The Dallas Independent School District is the second-largest school district in Texas and the 12 largest in the United States. The district serves most of the city of Dallas and several surrounding cities, including Addison, Hutchins, and Wilmer. The Dallas Independent School District boasts a long and colorful history, which has brought it its current state today. While some would say the district still has a long way to go, with one of the highest dropout rates in the country, Dallas Independent School District also has a number of features of which it can be proud.
The Beginnings of Dallas Independent School District
Although Dallas Independent School District was not officially established until 1884, the Texas State Historical Association states that private schools and academies were present in the city prior to that date. Six schools were also in existence at the time the district was established: four for white students and two for “colored” students, as segregation was very much in existence at that time. One of those schools is still in existence today, operating now as Booker T. Washington High School. The organization of the school district was done about the same time that the state of Texas created an education law that established school districts within the state.
Throughout its history, Dallas Independent School District has grown in part by absorbing other districts into its system, according to Wikipedia. At the same time, the district added more students in 1941 by switching from eleven to twelve grades – as was customary for schools to provide at the time. The district remained segregated until the Supreme Court decision Brown v. Board of Education in 1954. Although schools were ordered to desegregate at that time, Dallas schools took another six years after the decision to start the desegregation process. That process was not completed until 1967 when Dallas Independent School District formally announced that all of its schools were desegregated.
This video offers a message from a Dallas ISD graduate.
Historic Dallas High Schools
The Examiner reports that in the 1940s, there were just six high schools in the Dallas Independent School District. Some of those schools are still in existence today in their original locations. The six original high schools in the district include:
- Forest Avenue High School, located in South Dallas, was built in 1916. The school’s name has since been changed to James Madison High School. The school was rezoned to accommodate overcrowding at nearby high schools, so the address of the school has since changed as well.
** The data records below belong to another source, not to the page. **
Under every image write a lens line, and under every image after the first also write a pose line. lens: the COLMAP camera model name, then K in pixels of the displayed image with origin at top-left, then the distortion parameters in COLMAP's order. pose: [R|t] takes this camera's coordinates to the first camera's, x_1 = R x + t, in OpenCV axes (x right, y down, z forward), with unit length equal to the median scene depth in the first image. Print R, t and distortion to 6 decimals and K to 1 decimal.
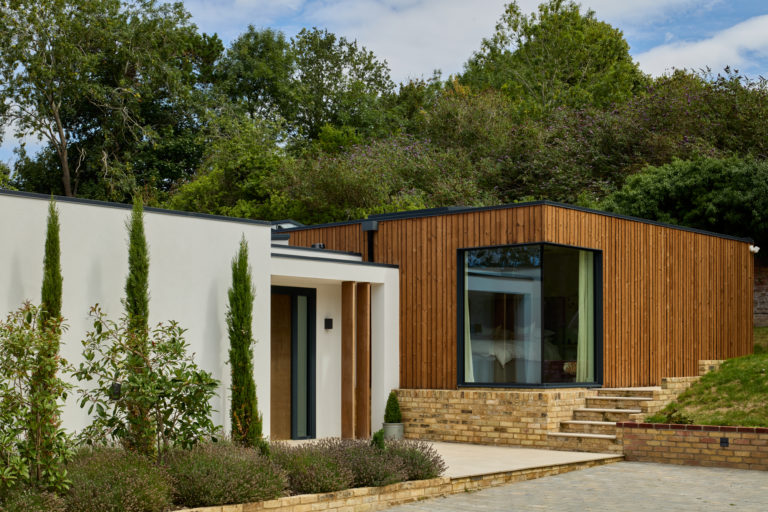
lens RADIAL K [[1123.7, 0, 383.6], [0, 1123.7, 347.7], [0, 0, 1]] dist [-0.022433, -0.008599]
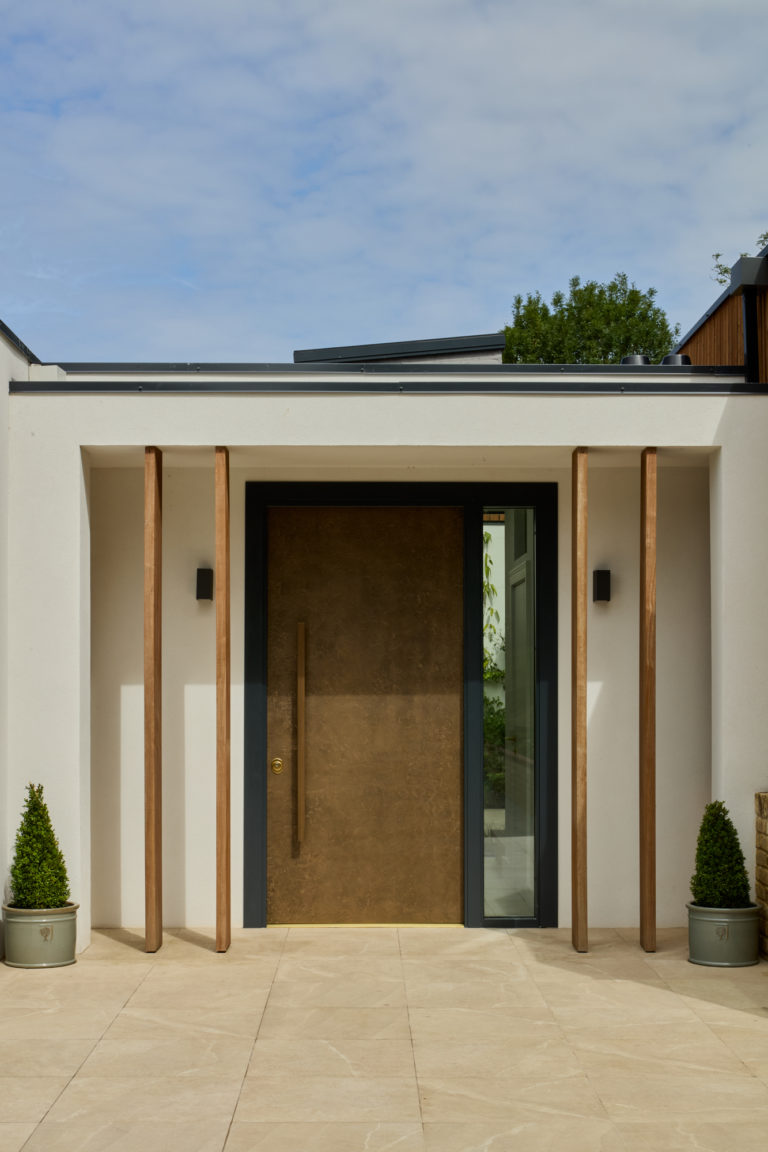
lens RADIAL K [[1685.6, 0, 385.6], [0, 1685.6, 652.8], [0, 0, 1]] dist [-0.022433, -0.008599]
pose [[0.665404, -0.013533, -0.746361, 0.283359], [0.005947, 0.999900, -0.012828, 0.004519], [0.746460, 0.004097, 0.665418, 0.629544]]
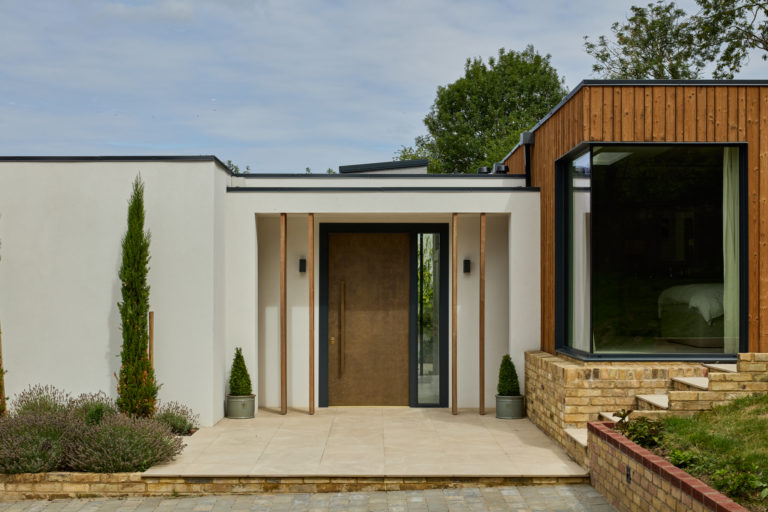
lens RADIAL K [[1130.2, 0, 385.6], [0, 1130.2, 280.2], [0, 0, 1]] dist [-0.031676, 0.038603]
pose [[0.661140, -0.004315, -0.750250, 0.523796], [0.005732, 0.999983, -0.000701, -0.011113], [0.750241, -0.003837, 0.661154, 0.429530]]
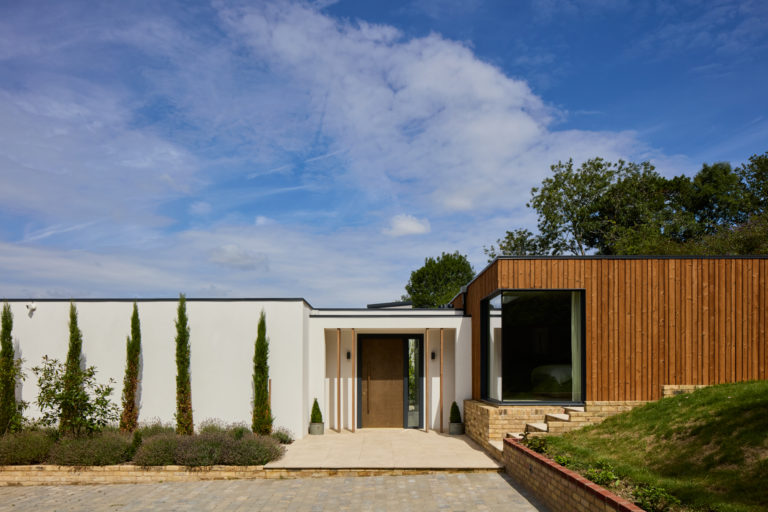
lens RADIAL K [[535.0, 0, 381.2], [0, 535.0, 362.6], [0, 0, 1]] dist [-0.003058, -0.001636]
pose [[0.654999, -0.008816, -0.755578, 0.469957], [0.007272, 0.999959, -0.005364, -0.008488], [0.755595, -0.001981, 0.655036, 0.466582]]
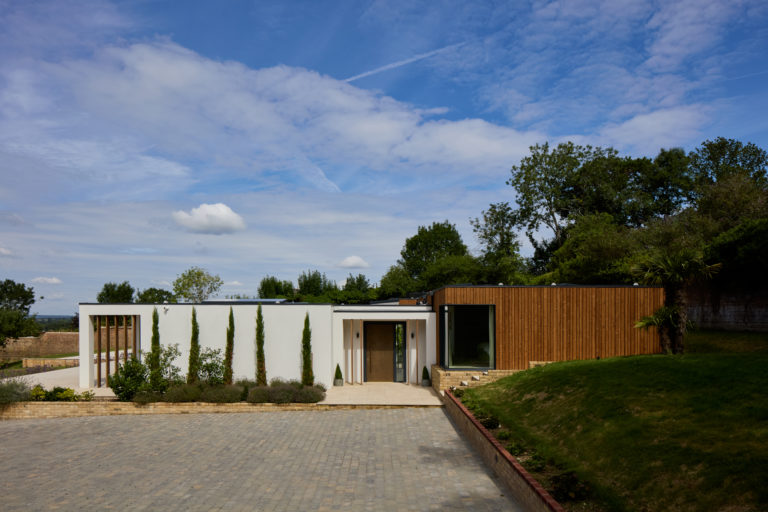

- Booker T. Washington High School, built in 1884 as the Colored School No. 2, is one of the original Dallas schools still in operation today. It changed its name in 1922 to Booker T. Washington and remains the oldest traditionally African-American school in the city.
- W.H. Adamson High School was originally opened in 1915 as Oak Cliff High School It was renamed W.H. Adamson after the principal of the school, William Adamson, died in 1934.
- N.R. Crozier Technical High School was first constructed in 1907. The school has switched names a number of times and is now known as the Business and Management Magnet School. The location has also changed, and now city officials must determine what to do with the original building – preserve it or demolish it.
- Woodrow Wilson High School served the southern area of Dallas when it opened in 1928. The school is still in existence as an IB high school in Dallas.
- Sunset High School opened in 1925 and is still in operation today at its original location.
This video reports on the Dallas ISD Athletic Hall of Fame Ceremony.
Dallas Independent School District Today
With a rich history and strong traditions, the Dallas Independent School District continues its operations today with 230 schools serving more than 157,000 students. According to the district website, Dallas boasts a number of Blue Ribbon Schools and numerous high-performing schools recognized as such by the Texas Education Agency. During the 2005-2006 school year, the district implemented mandatory school uniforms for elementary and middle school students. Schools that do not abide by the uniform policy are allowed to use their own mandatory dress codes. Parents may also opt out of uniform policies for “bona fide” reasons.
Graduation rates have plagued the Dallas Independent School District in recent years, but according to the district website, those numbers are also improving. The website states that the number of graduates in 2011 was 7,149, the highest number since 1983. In addition, the website says that more than three-quarters of Dallas students are graduating on time, which is up 15 percentage points from five years prior. The dropout rate has also decreased, from 25.8 percent just a few short years ago to around 11 percent today.
Dallas Independent School District is also addressing its high school students' needs in other ways. The number of students passing Advanced Placement examinations is on the rise, ensuring seniors graduating receive college credits ahead of enrollment. The district has also successfully increased college readiness among its high school seniors over the past five years.
With many efforts in place, Dallas Independent School District is considered one of the fastest-improving districts across the country. Although the district continues to face many challenges, there have been many positives along the way. With one of the largest districts – and student bodies – in the country, Dallas Independent School District is working hard to provide its students with the education they need to be competitive in the 21st-century workforce.